Used in Pharmaceutical Industry:
D-[UL-13C6]FRUCTOSE is used as an internal standard for the quantification of D-fructose in pharmaceutical research and development. This application is crucial for ensuring accurate measurements and reliable results in the analysis of D-fructose levels in various pharmaceutical formulations and biological samples.
Used in Metabolic Research:
In the field of metabolic research, D-[UL-13C6]FRUCTOSE is used as a research tool to study the metabolism of D-fructose and its role in various inborn errors of metabolism. This helps researchers understand the underlying mechanisms of these conditions and develop potential therapeutic strategies.
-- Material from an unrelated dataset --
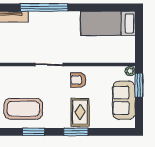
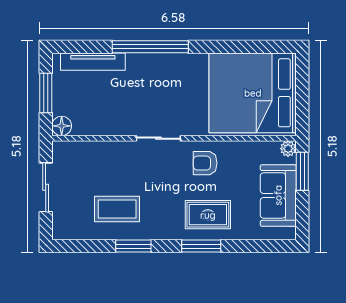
bed: (108, 23) -> (253, 93), width x2.04
coffee table: (23, 109) -> (117, 209), width x0.73, depth x0.76
rug: (80, 112) -> (208, 215), turned 90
Used in Nutritional Science:
D-[UL-13C6]FRUCTOSE is used as a research tool in nutritional science to investigate the effects of D-fructose consumption on obesity, dyslipidemia, and impaired insulin sensitivity. This application aids in understanding the relationship between D-fructose intake and metabolic health, which can inform dietary recommendations and public health policies.
Used in Food Industry:
In the food industry, D-[UL-13C6]FRUCTOSE can be used as a reference material for the development and validation of analytical methods for the detection and quantification of D-fructose in various food products. This ensures the accuracy and reliability of D-fructose measurements, which is essential for product labeling and quality control purposes.
Used in Clinical Diagnostics:
D-[UL-13C6]FRUCTOSE is used as an internal standard in clinical diagnostics to measure D-fructose levels in patient samples, such as blood or urine. This application is important for the diagnosis and monitoring of inborn errors of metabolism and other conditions related to D-fructose metabolism.
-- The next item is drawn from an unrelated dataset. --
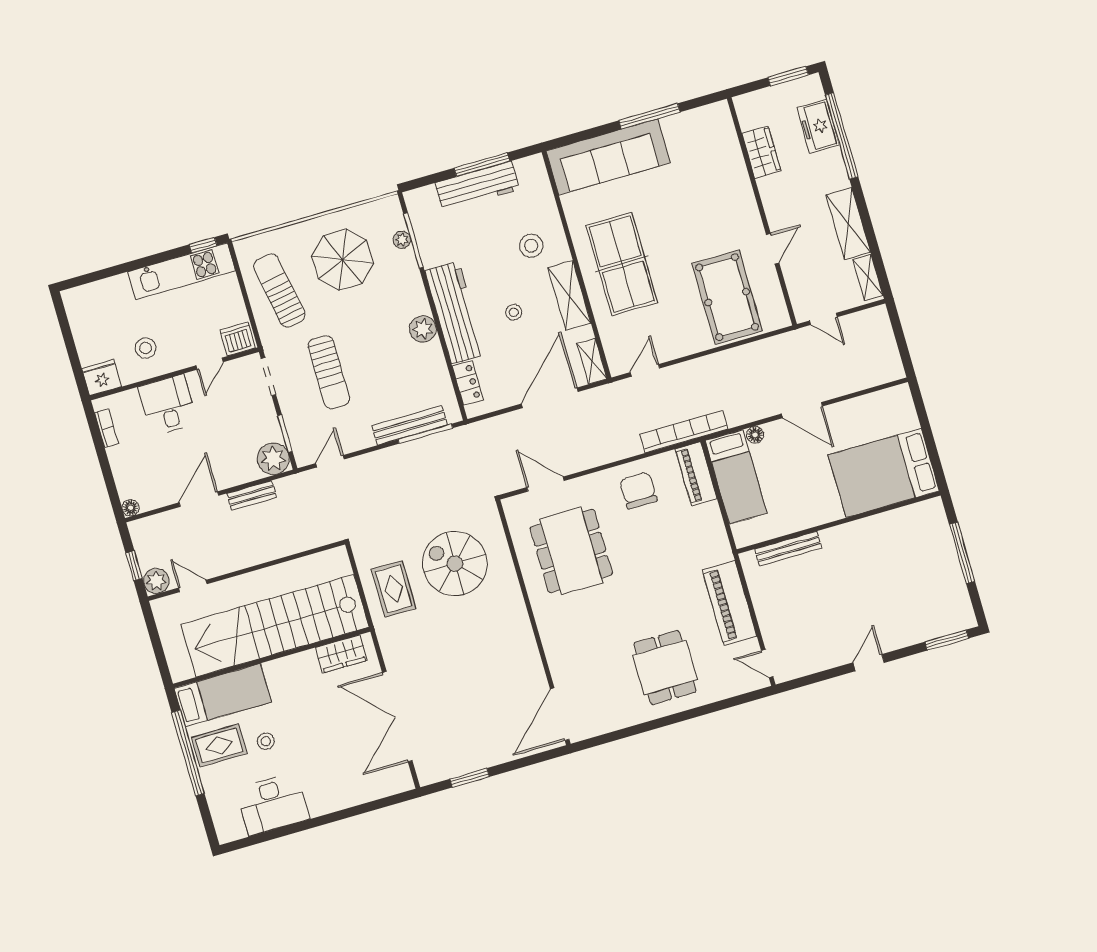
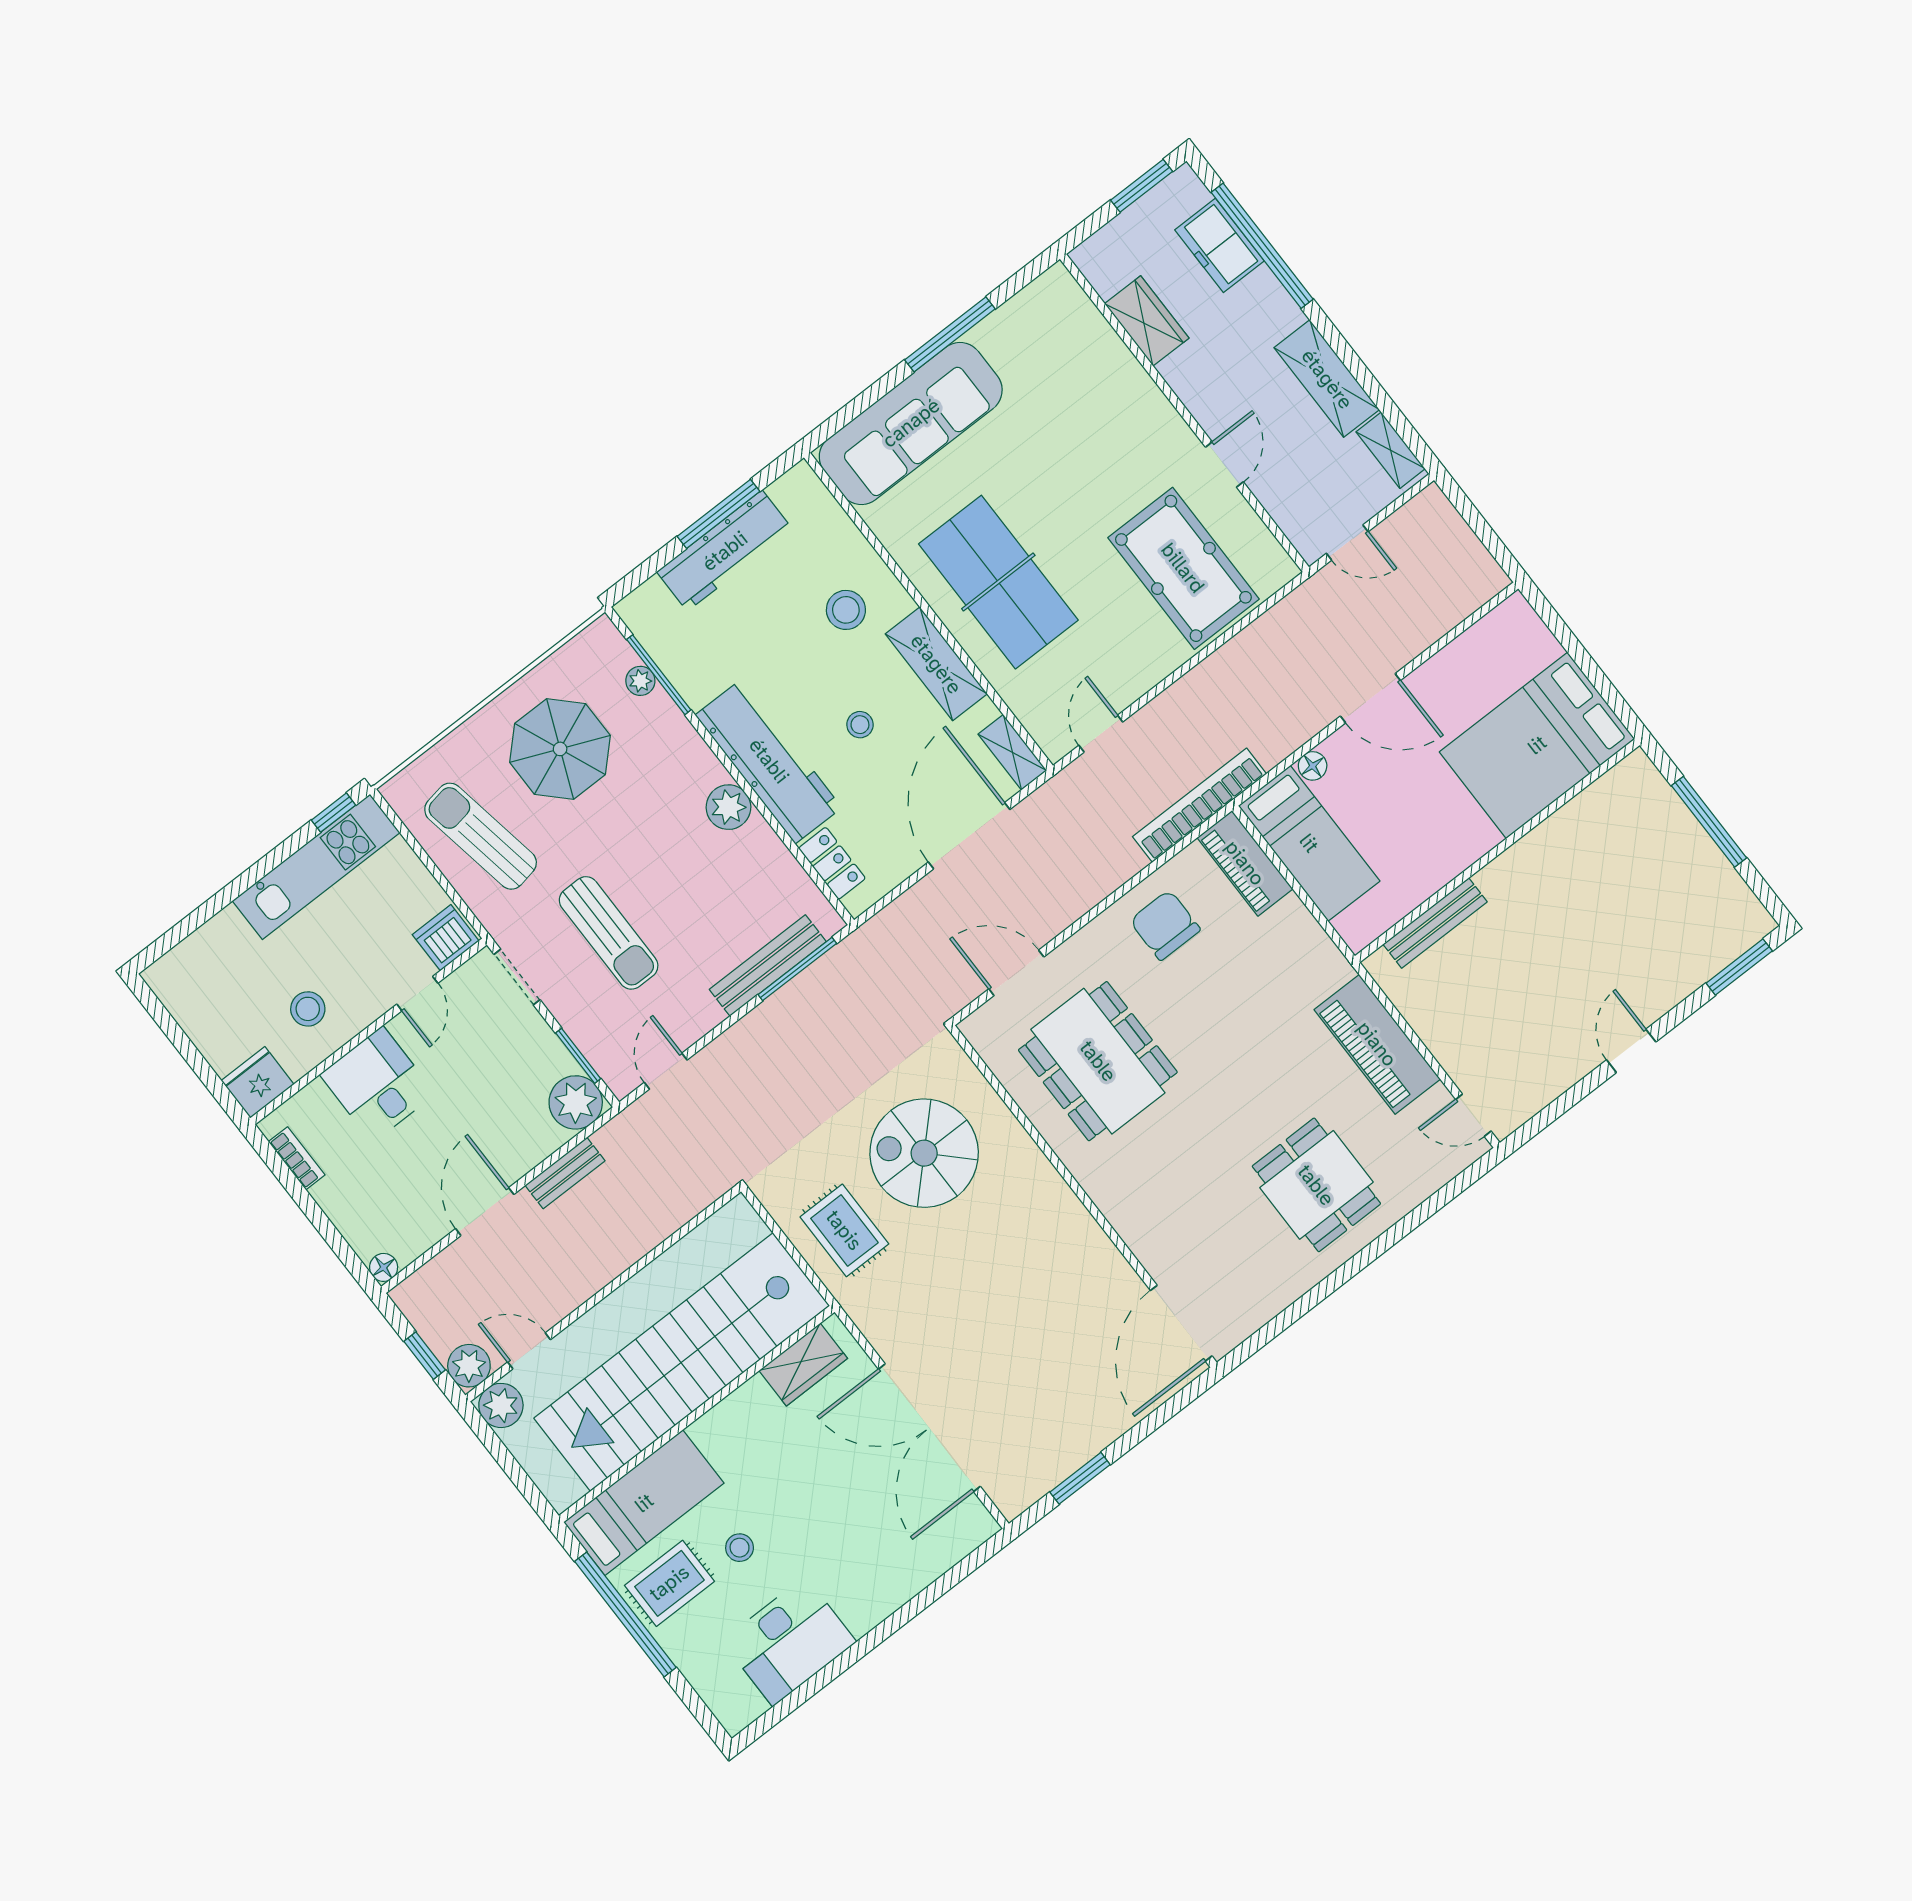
plant: (165, 610) -> (501, 1405), added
Used in Environmental Science:
In environmental science, D-[UL-13C6]FRUCTOSE can be used as a tracer to study the fate and transport of D-fructose in the environment, particularly in relation to agricultural runoff and wastewater treatment processes. This information can help inform strategies for managing and mitigating the environmental impacts of D-fructose.
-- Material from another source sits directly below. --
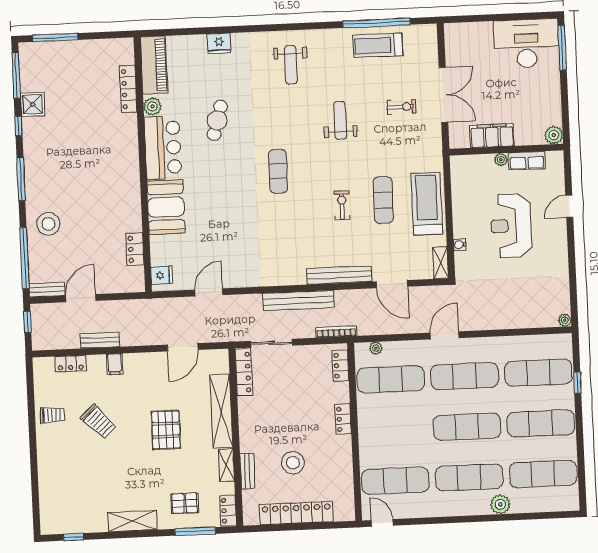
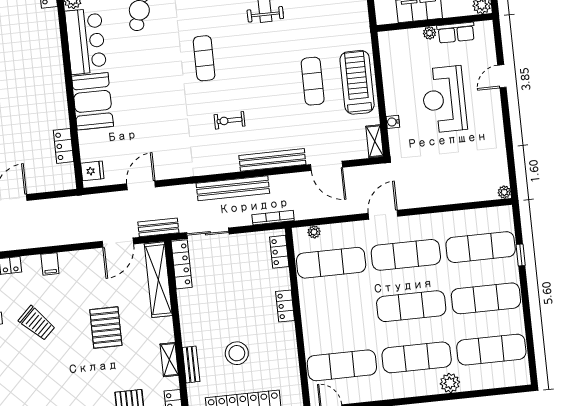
exercise bike: (342, 205) -> (230, 120), moved, turned -90
bench: (100, 340) -> (158, 227), moved
shelving: (221, 411) -> (158, 280), moved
InChI:InChI=1/C6H12O6/c7-2-6(11)5(10)4(9)3(8)1-12-6/h3-5,7-11H,1-2H2/t3-,4-,5+,6?/m1/s1/i1+1,3+1,4+1,5+1,6+1

Relevant articles and documents

Integration of Enzymatic and Heterogeneous Catalysis for One-Pot Production of Fructose from Glucose

The search for efficient routes for the production of fructose from biomass-derived glucose is of great interest and importance, as fructose is a highly attractive substrate in the conversion of cellulosic biomass into biofuels and chemicals. In this study, a one-pot, multistep procedure involving enzyme-catalyzed oxidation of glucose at C2 and Ni/C-catalyzed hydrogenation of d-glucosone at C1 selectively gives fructose in 77 % yield. Starting from upstream substrates such as α-cellulose and starch, fructose was also generated with similar efficiency and selectivity by the combination of enzymatic and heterogeneous catalysis. This method constitutes a new means of preparing fructose from biomass-derived substrates in an efficient fashion.